[Exercise goal] Write out every line of the material below word for word, leaving the pictures out.

[Extracted data entries]
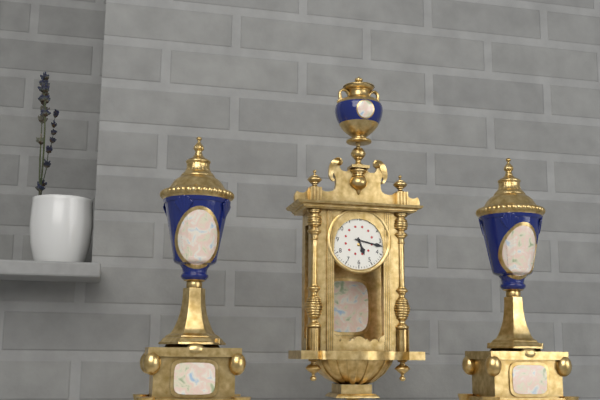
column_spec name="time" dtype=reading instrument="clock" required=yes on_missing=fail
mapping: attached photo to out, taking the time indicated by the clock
5:17
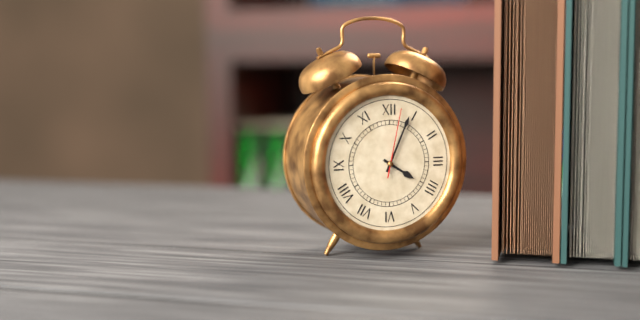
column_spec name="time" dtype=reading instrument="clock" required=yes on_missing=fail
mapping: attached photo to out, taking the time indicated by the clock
4:04:02
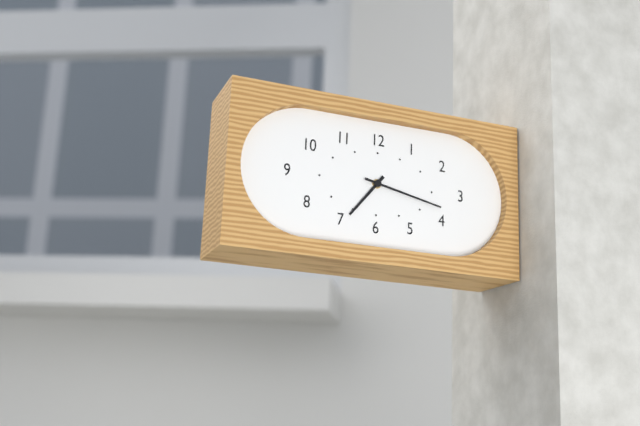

[Problem solution]
column_spec name="time" dtype=reading instrument="clock" required=yes on_missing=fail
mapping: attached photo to out, taking the time indicated by the clock
5:17
column_spec name="time" dtype=reading instrument="clock" required=yes on_missing=fail
mapping: attached photo to out, taking the time indicated by the clock
4:04:02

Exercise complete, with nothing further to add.